[Reading passage]

Anne Grebby focuses on research, applying a diverse range of methodologies with creative outcomes which invite us to review our physical and perceptual boundaries in order to redefine their limits. Each work represents a step further on this productive and conceptual journey and also asks us to reflect upon our own existence from both a personal and collective perspective.
Kara Lyons explores deep themes such as resilience and adaptability. Amorphous forms suggest vital energy, change, and sensuality, aspects of the human condition that acknowledge flow as a central element in our understanding.

Marta Martino conceives her works as moments of contemplative suspension, where the hyper-controlled aesthetic is radically disrupted during the performative act, engaging the audience in a constant re-evaluation of a perceived reality.
Maryanne Royle Her work explores the narrative potential of space and situation via spatial cues, objects, literature, video, lighting design, and audience-performer relationships. She often draws on folklore, modern literature, social and philosophical theory, and her background in performance to build immersive, participatory environments.

[/Reading passage]

#### [Your tasks]
1. Retype the stretch of the artist profiles from "Marta Martino conceives her" through "immersive, participatory environments.".
2. Extend the artist profiles past their final sentence.

[Input data]

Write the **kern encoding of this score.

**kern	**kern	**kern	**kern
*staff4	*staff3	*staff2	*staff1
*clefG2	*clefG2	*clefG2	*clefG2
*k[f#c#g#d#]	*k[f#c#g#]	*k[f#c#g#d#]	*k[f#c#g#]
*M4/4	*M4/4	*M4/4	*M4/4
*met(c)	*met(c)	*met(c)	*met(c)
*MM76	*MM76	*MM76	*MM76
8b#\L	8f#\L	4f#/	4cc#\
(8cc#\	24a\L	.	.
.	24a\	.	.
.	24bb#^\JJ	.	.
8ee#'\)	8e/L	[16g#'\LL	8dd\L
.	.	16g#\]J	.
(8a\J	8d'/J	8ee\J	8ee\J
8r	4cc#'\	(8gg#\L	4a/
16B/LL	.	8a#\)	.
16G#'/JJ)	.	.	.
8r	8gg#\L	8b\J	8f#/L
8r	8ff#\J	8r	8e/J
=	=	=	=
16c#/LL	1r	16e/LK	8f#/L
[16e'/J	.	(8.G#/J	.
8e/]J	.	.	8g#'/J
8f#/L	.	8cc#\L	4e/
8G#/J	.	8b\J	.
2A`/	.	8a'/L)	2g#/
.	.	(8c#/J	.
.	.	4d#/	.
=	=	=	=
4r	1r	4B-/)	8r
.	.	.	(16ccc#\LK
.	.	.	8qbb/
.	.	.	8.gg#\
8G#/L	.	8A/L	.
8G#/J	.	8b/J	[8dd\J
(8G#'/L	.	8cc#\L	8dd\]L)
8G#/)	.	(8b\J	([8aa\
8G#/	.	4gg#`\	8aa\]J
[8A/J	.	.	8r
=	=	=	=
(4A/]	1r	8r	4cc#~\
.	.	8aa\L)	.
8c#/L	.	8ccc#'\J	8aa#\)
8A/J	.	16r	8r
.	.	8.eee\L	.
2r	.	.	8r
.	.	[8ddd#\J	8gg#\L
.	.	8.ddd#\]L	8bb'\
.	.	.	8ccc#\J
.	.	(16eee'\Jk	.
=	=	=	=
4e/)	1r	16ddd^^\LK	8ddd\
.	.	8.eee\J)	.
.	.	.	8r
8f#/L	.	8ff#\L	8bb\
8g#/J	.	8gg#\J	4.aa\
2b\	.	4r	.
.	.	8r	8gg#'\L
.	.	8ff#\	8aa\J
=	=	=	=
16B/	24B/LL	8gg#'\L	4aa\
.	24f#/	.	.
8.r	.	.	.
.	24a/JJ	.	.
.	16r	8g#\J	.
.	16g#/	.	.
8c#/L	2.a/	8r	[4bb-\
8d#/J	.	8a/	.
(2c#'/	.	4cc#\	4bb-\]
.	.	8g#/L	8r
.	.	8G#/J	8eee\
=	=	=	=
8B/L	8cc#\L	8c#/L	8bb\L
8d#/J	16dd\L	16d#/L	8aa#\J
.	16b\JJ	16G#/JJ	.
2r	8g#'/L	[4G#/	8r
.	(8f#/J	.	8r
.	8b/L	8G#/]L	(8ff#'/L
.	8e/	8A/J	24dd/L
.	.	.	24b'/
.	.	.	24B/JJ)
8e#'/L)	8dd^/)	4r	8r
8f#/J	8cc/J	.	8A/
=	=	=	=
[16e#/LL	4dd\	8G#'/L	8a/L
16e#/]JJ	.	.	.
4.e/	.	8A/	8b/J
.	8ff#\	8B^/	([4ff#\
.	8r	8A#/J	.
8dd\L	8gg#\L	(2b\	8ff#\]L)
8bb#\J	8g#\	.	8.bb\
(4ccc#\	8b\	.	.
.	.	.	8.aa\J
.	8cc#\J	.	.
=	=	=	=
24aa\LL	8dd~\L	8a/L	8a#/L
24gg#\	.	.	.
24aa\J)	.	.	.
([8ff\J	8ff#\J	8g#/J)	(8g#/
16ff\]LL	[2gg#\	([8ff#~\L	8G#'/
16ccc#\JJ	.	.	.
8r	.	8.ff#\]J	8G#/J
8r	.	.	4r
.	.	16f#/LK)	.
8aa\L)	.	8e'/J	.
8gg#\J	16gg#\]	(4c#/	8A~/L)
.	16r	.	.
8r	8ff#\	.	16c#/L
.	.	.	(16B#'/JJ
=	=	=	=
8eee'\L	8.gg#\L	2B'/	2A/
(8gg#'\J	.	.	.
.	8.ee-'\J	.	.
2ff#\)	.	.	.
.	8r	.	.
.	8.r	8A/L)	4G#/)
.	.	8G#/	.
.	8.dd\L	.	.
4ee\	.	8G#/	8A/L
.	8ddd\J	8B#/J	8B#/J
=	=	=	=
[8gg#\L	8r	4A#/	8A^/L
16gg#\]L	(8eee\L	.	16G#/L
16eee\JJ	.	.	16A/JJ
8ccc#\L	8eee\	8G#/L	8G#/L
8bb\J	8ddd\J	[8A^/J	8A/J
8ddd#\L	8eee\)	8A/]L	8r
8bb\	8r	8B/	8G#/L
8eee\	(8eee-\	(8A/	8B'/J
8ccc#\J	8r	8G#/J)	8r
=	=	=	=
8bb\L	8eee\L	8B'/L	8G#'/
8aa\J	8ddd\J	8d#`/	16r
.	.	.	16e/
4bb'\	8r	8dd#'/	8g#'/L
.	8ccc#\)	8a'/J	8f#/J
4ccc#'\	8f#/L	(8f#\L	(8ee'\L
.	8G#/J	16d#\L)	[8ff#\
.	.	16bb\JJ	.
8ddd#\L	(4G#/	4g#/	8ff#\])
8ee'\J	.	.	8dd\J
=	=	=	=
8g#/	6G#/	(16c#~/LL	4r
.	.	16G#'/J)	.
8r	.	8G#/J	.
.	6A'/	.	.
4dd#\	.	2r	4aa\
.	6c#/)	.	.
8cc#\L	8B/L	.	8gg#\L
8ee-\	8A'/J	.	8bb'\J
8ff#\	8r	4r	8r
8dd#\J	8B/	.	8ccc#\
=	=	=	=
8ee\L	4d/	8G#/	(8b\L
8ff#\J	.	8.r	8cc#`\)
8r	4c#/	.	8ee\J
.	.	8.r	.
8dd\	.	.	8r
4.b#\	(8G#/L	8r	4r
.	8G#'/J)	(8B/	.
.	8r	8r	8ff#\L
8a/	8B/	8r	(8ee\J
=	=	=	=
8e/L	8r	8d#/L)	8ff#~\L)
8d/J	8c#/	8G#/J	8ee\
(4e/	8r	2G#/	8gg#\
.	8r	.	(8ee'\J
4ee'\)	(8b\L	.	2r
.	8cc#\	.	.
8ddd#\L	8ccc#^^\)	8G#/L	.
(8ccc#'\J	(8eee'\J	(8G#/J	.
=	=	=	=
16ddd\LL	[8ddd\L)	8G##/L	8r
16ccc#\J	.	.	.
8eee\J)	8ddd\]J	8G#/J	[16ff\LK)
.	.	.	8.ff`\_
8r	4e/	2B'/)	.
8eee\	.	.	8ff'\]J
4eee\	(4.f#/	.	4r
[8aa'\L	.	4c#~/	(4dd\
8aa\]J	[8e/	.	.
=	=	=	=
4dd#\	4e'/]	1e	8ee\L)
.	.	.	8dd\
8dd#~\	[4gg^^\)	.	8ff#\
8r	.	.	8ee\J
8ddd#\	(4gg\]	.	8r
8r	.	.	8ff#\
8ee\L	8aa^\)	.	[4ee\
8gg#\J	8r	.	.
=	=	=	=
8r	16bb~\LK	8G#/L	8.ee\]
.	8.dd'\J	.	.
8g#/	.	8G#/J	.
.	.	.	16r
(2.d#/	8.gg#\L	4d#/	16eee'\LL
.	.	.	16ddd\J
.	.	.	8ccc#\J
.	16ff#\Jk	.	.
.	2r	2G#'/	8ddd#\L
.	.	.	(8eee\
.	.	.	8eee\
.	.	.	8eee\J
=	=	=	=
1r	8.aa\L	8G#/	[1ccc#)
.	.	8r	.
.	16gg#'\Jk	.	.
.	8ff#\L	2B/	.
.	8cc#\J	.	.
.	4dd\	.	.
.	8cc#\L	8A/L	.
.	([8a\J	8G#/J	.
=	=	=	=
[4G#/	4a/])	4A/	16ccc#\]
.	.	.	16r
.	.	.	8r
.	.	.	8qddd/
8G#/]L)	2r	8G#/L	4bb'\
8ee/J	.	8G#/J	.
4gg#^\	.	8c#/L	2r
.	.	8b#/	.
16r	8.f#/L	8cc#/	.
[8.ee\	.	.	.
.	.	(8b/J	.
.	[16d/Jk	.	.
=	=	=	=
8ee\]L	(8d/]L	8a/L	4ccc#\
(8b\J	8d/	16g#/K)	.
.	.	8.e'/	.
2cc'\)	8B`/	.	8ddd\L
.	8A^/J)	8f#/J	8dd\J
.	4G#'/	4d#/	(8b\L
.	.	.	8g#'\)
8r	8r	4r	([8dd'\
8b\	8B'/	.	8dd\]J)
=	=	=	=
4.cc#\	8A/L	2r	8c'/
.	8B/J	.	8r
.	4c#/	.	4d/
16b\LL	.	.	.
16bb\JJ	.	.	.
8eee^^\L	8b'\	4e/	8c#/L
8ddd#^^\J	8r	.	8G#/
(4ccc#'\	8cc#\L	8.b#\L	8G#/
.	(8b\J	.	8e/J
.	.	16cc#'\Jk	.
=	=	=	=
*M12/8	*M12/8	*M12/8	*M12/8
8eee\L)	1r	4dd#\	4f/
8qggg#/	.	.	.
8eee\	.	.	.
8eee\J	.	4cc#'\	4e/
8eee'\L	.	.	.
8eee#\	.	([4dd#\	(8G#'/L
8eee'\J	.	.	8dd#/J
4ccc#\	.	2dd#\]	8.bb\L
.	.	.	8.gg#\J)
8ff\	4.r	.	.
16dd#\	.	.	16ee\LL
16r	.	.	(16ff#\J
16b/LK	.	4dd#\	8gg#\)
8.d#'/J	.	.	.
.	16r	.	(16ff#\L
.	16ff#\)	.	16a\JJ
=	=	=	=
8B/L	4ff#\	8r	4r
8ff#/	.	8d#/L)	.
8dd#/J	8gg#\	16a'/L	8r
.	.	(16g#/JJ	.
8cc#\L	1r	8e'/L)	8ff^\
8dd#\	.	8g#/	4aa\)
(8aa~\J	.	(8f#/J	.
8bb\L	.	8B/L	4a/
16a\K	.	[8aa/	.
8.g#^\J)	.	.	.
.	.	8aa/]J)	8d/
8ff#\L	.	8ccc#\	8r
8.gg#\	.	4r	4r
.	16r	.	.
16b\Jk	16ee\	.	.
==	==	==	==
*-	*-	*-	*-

[/Input data]

#### [Answers provided]
1.
Marta Martino conceives her works as moments of contemplative suspension, where the hyper-controlled aesthetic is radically disrupted during the performative act, engaging the audience in a constant re-evaluation of a perceived reality.
Maryanne Royle Her work explores the narrative potential of space and situation via spatial cues, objects, literature, video, lighting design, and audience-performer relationships. She often draws on folklore, modern literature, social and philosophical theory, and her background in performance to build immersive, participatory environments.

2.
Paul Haywood is a visual artist whose practice spans painting, drawing, and photography, with a focus on abstraction, colour, and landscape memory. He often explores the relationship between geometry and perception, creating works that investigate depth, tone, and compositional balance. 


GLI ARTISTI

Anne Grebby si concentra sulla ricerca, applicando vari metodi che danno vita a risultati creativi, invitandoci a rivedere i nostri confini fisici e percettivi e per ridefinirne i limiti. Ogni opera rappresenta un ulteriore passo in questo viaggio produttivo e concettuale, e induce alla riflessione sulla nostra esistenza, sia dal punto di vista personale che collettivo.
Kara Lyons esplora temi profondi come la resilienza e la capacità di adattamento. Forme amorfe che suggeriscono forza vitale, cambiamento e sensualità, aspetti della condizione umana che riconoscono il flusso, come elemento centrale della nostra comprensione.  
Marta Martino concepisce le sue opere come momenti di sospensione contemplativa nei quali l’estetica iper controllata è radicalmente compromessa/disrupted nel corso dell’atto performativo, impegnando il pubblico alla costante rivalutazione di una presunta realtà. ​
Maryanne Royle esplora il potenziale narrativo dello spazio e del contesto attraverso indizi spaziali, oggetti, letteratura, video, light design e relazioni tra pubblico e performer. Spesso attinge da folklore, letteratura moderna, teoria sociale e filosofica, oltre che alla propria esperienza performativa, per costruire ambienti immersivi e partecipativi.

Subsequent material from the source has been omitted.